One day, in the not too distant future, Elon Musk imagines taking off from Earth and sending his next generation starship on its way to the moon, Mars or just the other side of the world. Several minutes later, the first stage booster used for takeoff returns to the launch tower, where it is “picked up” by a specially designed arm and prepared for another launch in an hour.

The SpaceX boss hinted at this plan in a series of tweets on Wednesday.

“We will try to take the Super Heavy Booster with the arm of the launch tower, using the fins on the grid to carry the load,” he wrote in response to another Twitter user.

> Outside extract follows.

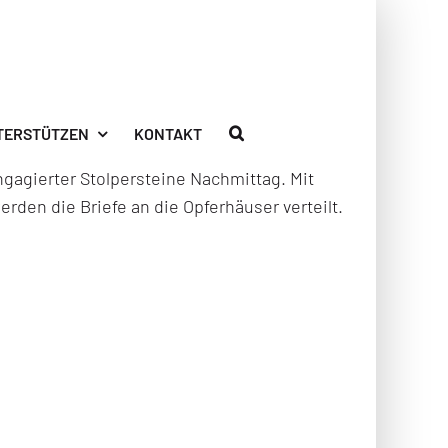
TERSTÜTZEN
KONTAKT
ngagierter Stolpersteine Nachmittag. Mit
den die Briefe an die Opferhäuser verteilt.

Super Heavy is the next generation propeller designed to pair with the SpaceX Starship now under development at the company’s Texas facility. You may have seen the first successful high-altitude test flight of a starship prototype earlier this month, which ended with a loud crash landing.

A prototype starship arrives for an explosive landing.

SpaceX video capture

Musk’s view is that the starship will eventually carry up to 100 passengers into the solar system and on super-fast transcontinental flights through space.

The current SpaceX workhorse rocket, the Falcon 9 used to launch satellites and missions to the International Space Station, returns to Earth and lands using retractable landing legs. For the Super Heavy, which will rival the largest and most powerful rockets ever built, Musk sees advantages in eliminating those legs.

“Saves mass and cost of legs and allows immediate repositioning of the booster in the launch assembly – ready to refine in less than an hour,” he tweeted.

The movement redirects the landing tension to the grid fins, which are located near the top of the booster and are essentially used to direct the rocket during flight, and for some type of device on the launch tower that the grid fins will reach. take a rest.

Musk said using his legs to land the Super Heavy is also an option.

“The legs would certainly work, but the best part is not part, the best step is not any step,” he wrote.

When we will see all of this in action is not clear. SpaceX is working on Super Heavy in Texas, but expect several other test flights of solo star ship prototypes without the big booster before we see any of these possible innovations in real life.